Já Mia quer ser uma atriz famosa feito as grandes musas do cinema. Tipo Scarlett Johansson. Para isso, ela investe pesado em inúmeros testes de elenco. Mas não é fácil, meus amigos. São muitos tiros na água até acertar um navio na batalha naval da vida.
Por outro lado, o amor está ali, vivo, PULSANTE, atravessando a primavera, o verão, rateando no outono e chegando a mais um inverno. Tem toda essa coisa meio Vivaldi do Chazelle. O amor constrói e ajuda a superar as dificuldades.
Mas e os números musicais? Peraí, que números? A gente mal percebe. Primeiramente, fora.... não, peraí, o que eu ia dizer é que, primeiramente, o grande mérito desde pequeno notável que começa a nascer em Hollywood é a parcimônia. As musicas estão ali a serviço da história (acredite, nem sempre é assim. Veja "Caminhos da floresta", por exemplo). Por isso, "La La Land" tem apenas cinco números. Sendo que dois deles nem usam daquela ideia que eu tinha de musicais em que você sai cantando enquanto compra queijo minas e pão integral no mercado. Poderiam ser realmente momentos da vida em que você canta. Sabe aquele momento na orla, aquele sunset laranja e "City of stars" lhe vem à mente? Mas também poderia ser "Roots bloody roots". O importante é cantar.

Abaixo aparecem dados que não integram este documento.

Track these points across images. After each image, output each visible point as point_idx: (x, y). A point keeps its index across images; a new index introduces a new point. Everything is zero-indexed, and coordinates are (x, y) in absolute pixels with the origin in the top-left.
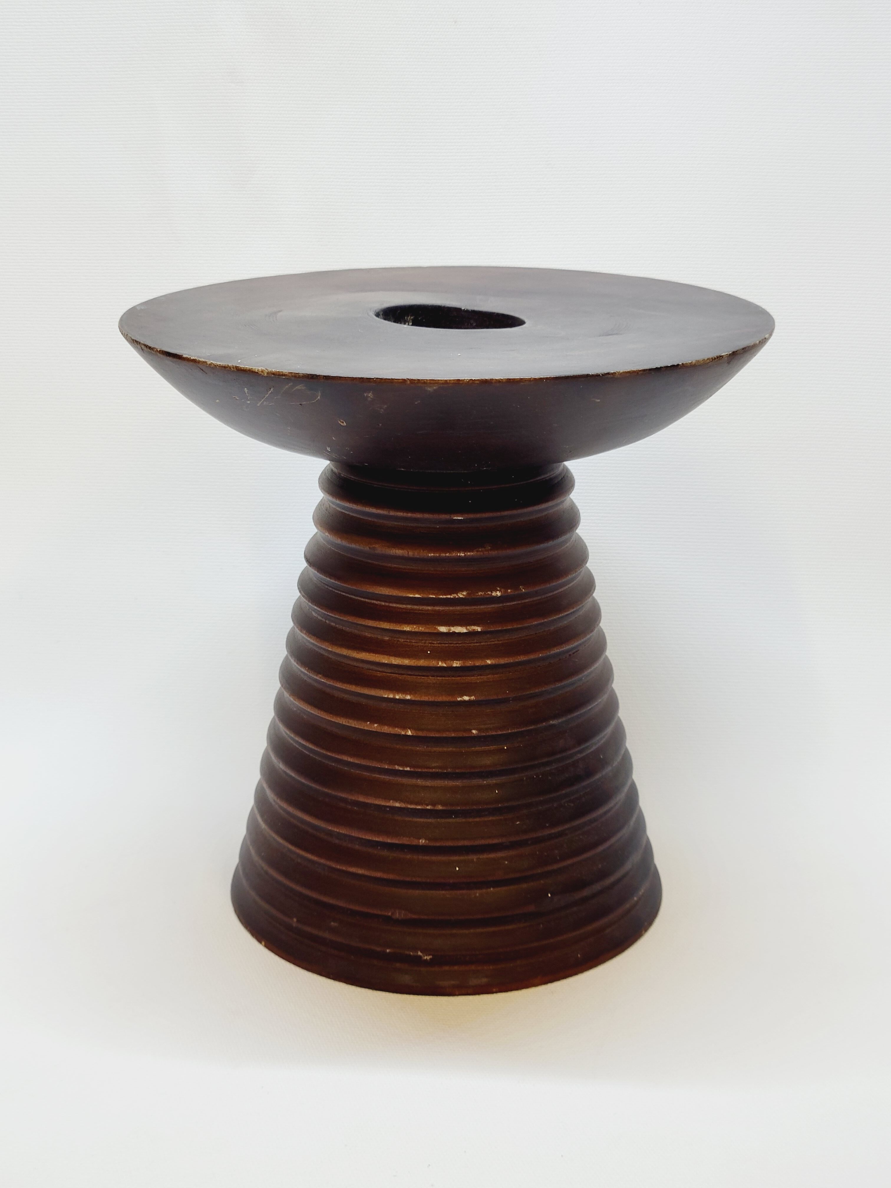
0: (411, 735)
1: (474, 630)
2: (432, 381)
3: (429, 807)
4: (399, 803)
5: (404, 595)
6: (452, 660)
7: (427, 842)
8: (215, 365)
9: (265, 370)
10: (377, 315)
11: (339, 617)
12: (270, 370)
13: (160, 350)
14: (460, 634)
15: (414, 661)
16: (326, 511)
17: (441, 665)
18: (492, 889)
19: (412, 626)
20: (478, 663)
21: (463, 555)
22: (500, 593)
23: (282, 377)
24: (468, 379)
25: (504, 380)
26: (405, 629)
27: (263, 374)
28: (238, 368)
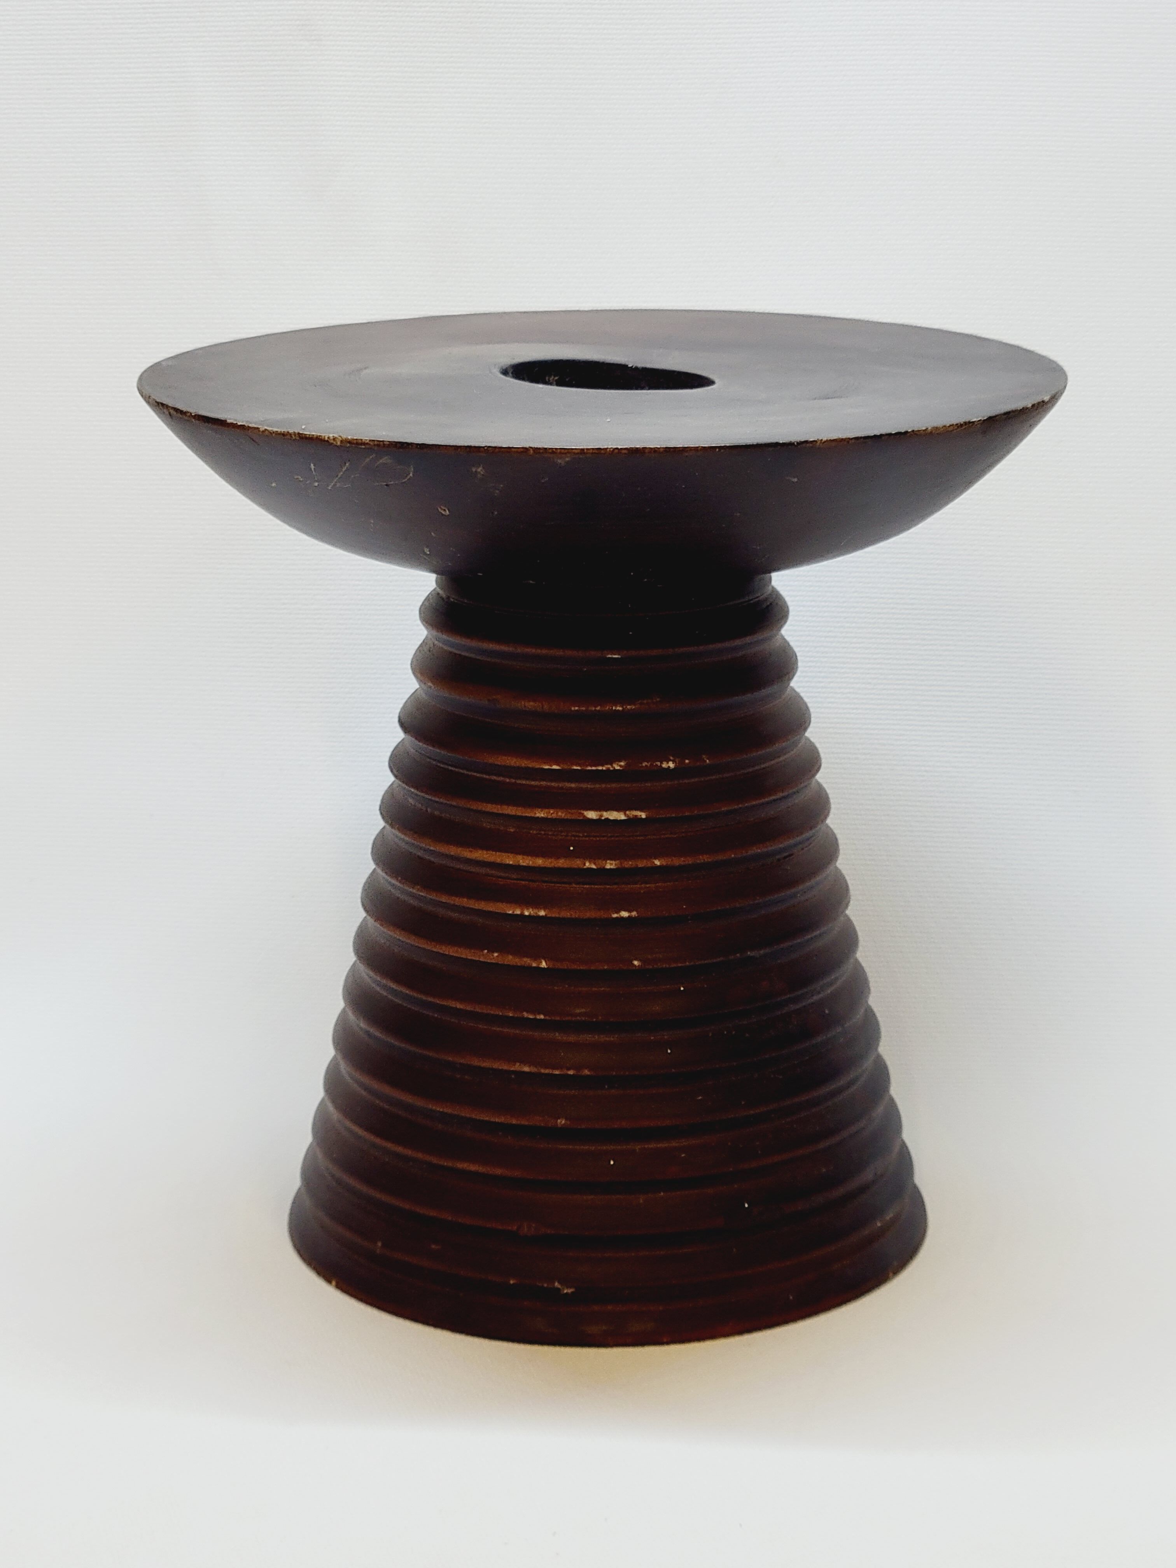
0: (546, 967)
1: (636, 816)
2: (563, 451)
3: (571, 1072)
4: (530, 1066)
5: (538, 766)
6: (604, 860)
7: (569, 1122)
8: (271, 433)
9: (337, 438)
10: (505, 372)
11: (445, 802)
12: (344, 437)
13: (195, 415)
14: (616, 821)
15: (550, 860)
16: (428, 653)
17: (589, 867)
18: (662, 1194)
19: (547, 810)
20: (641, 864)
21: (620, 709)
22: (674, 765)
23: (360, 446)
24: (612, 448)
25: (662, 450)
26: (538, 815)
27: (335, 443)
28: (301, 436)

É claro que o filme é TODO musicado (é um musical, gente. Mas eu estou sobrevivendo). Mas grande parte da trilha sonora é instrumental. E entra junto da história, ajuda a contá-la e flui maravilhosamente bem. Recurso semelhante foi usado pelo diretor no maravilhoso "Whiplash" (2015). Num musical propriamente dito como neste novo trabalho de Chazelle foi o que no golfe se chama de um hole-in-one. Ou seja, uma tacada perfeita.
Junte tudo isso com as boas canções do filme e temos uma fórmula que o Globo de Ouro considerou imbatível. Tanto que o filme de Chazelle levou sete prêmios. Fará o mesmo no Oscar? Não sei. Mas Hollywood adora falar de si mesma. Ainda mais desse jeito combinando modernidade e nostalgia, usando IPhone e dançando como Ginger Rogers.
"La La Land", portanto, é um filme gostoso de se ver e quase impossível de se implicar. Eu bem que tentei, fui com extrema má vontade, mas seus defeitos o fizeram perder poucos pontos na avaliação final e soaria como picuinha se todos fossem citados nesse textão. E ainda tem um bom desfecho, um desfecho adulto e zero padrão Disney encantada. Assim, o filme de Chazelle ganhará uma nota 8.